I first met Lauren in 2021, when she photographed me in my Wilmington studio. A few months later, I reached out to Lauren to shoot my Fall/Winter 2021 collection. These are, by far, some of my favorite images of myself and my work to date. As a witness to her considered approach to photography — she tends to bottle up the true essence of something or someone through her lens to keep forever — I knew The Impossible Garden, her first solo exhibition, would be no exception.
Many would say that there is a sacredness that echoes throughout Lauren’s body of photography work. She began to experiment with printing on fabrics after coming to terms with the feeling that traditional photo prints did a disservice to the images she so intimately captures. “I never capture enough, I never get it quite right, but I keep coming back and I keep trying,” she says.
The Impossible Garden is nostalgia turned into the physical. Exploring the permanence of photography versus the ephemerality of memory, Lauren has brought her grandmother’s garden in Baabdat, Lebanon home. “Impossible Garden honestly comes from a very selfish place,” she shares. “While I cannot bring everyone I know and love to Lebanon, I can try to bring what I know and love about Lebanon to everyone.”
In the exhibit at 22 Ludlow Street, the sensorial photo installation takes its shape through a space fully enveloped in feeling with floor-to-ceiling images printed on textured wallpaper (produced with Wallpaper Projects), photographs printed on mulberry silk, an ambient soundscape of days spent in the garden (produced in collaboration with musician Emilio Quezeda Ibanez), and a subtle olfactory element that follows suit.
Lauren incorporates a soundscape reminiscent of the sounds of her grandmother’s movement in the garden which she woke up to in her childhood. Within this space, she reflects on photography’s ability to preserve and alter the memory in a similar way she would walk in circles in her family’s garden when she needed to think deeply about something.
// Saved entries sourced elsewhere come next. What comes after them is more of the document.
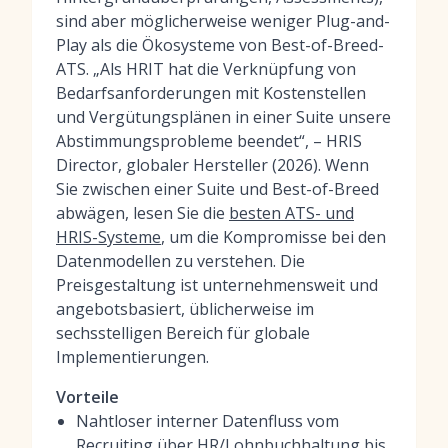
sind aber möglicherweise weniger Plug-and-
Play als die Ökosysteme von Best-of-Breed-
ATS. „Als HRIT hat die Verknüpfung von
Bedarfsanforderungen mit Kostenstellen
und Vergütungsplänen in einer Suite unsere
Abstimmungsprobleme beendet“, – HRIS
Director, globaler Hersteller (2026). Wenn
Sie zwischen einer Suite und Best-of-Breed
abwägen, lesen Sie die
besten ATS- und
HRIS-Systeme
, um die Kompromisse bei den
Datenmodellen zu verstehen. Die
Preisgestaltung ist unternehmensweit und
angebotsbasiert, üblicherweise im
sechsstelligen Bereich für globale
Implementierungen.
Vorteile
Nahtloser interner Datenfluss vom
Recruiting über HR/Lohnbuchhaltung bis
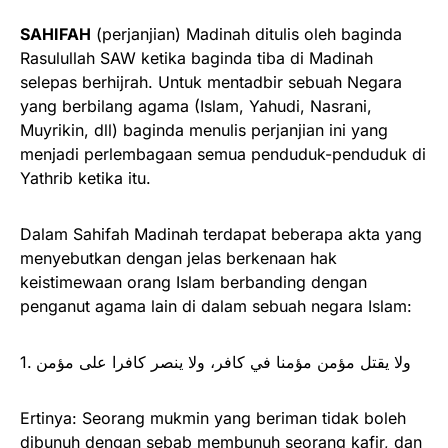
SAHIFAH
(perjanjian) Madinah ditulis oleh baginda
Rasulullah SAW ketika baginda tiba di Madinah
selepas berhijrah. Untuk mentadbir sebuah Negara
yang berbilang agama (Islam, Yahudi, Nasrani,
Muyrikin, dll) baginda menulis perjanjian ini yang
menjadi perlembagaan semua penduduk-penduduk di
Yathrib ketika itu.
Dalam Sahifah Madinah terdapat beberapa akta yang
menyebutkan dengan jelas berkenaan hak
keistimewaan orang Islam berbanding dengan
penganut agama lain di dalam sebuah negara Islam:
1. ولا يقتل مؤمن مؤمنا في كافر، ولا ينصر كافرا على مؤمن
Ertinya: Seorang mukmin yang beriman tidak boleh
dibunuh dengan sebab membunuh seorang kafir, dan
This full circle moment confirms that her intuition has yet to steer her in the wrong direction.
Born in Dallas, Texas, Lauren moved with her family to her father’s native home of Beirut, Lebanon at age one. There she lived with her close knit, multigenerational family until the age of 7 and has continued to spend summers there into adulthood. It is Lebanon which she owes her identity as a person and as an artist. Impossible Garden explores her identity and allows full expression of the moments of nostalgia she encapsulates on film.
There is a certain je ne sais quoi that comes from being a self-taught artist. I think there is more freedom and less self restraint than what can be observed from the work of someone more classically trained. This freedom of experimentation and playfulness led to the use of movement and layering with her images. After underwhelming attempts at layering images in Photoshop for a personal project, intuition guided Lauren to print family photos from Lebanon on sheer panels of organza. This method of physical photo manipulation gave her room to play with space, lighting, hanging, and transparency that wasn’t possible on paper.
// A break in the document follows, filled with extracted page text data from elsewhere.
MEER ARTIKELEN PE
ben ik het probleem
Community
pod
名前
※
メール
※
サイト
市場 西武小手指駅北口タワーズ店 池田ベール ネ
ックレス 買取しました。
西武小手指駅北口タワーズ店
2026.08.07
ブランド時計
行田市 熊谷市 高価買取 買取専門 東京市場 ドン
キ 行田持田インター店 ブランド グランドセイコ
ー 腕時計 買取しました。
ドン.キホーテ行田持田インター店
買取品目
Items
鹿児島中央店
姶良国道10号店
A combination of instinct, research, and the desire to balance an experience that was deeply personal yet also visually compelling make the sum of Impossible Garden. Like most artists, Lauren thought she could do most of the labor herself. Soon after the decision of what to do with the space was made, she realized help was necessary rather than optional.
The photo selection was narrowed down to 12 images and a photo collage mimicking tile as the flooring. A quick browse at her Instagram feed of innumerable breathtaking photos will prove that this selection was no easy feat. It is one that she deems as the most important part of the entire process.
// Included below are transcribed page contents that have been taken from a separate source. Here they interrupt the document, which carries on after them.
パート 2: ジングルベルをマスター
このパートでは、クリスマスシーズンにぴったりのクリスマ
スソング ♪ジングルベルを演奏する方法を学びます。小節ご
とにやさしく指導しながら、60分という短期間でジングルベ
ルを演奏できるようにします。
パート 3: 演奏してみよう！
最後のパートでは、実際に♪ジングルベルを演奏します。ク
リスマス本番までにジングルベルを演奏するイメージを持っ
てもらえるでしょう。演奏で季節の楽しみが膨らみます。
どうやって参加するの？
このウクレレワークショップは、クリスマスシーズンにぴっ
The theme of family remains significant in her creative work and life. This lifeline, which she affirms is always ready to immediately extend their help, keeps her grounded in both NYC and Beirut. Many in this extended family who’ve heard so much about the garden can finally experience it by means of the installation. In a way, she is bridging the gap and welcoming us into her reality. She brings the magic to us.
Impossible Garden is an immersive photo installation opening at 22 Ludlow on Friday June 16th, 2023 and will be on view until Thursday June 22nd, 2023.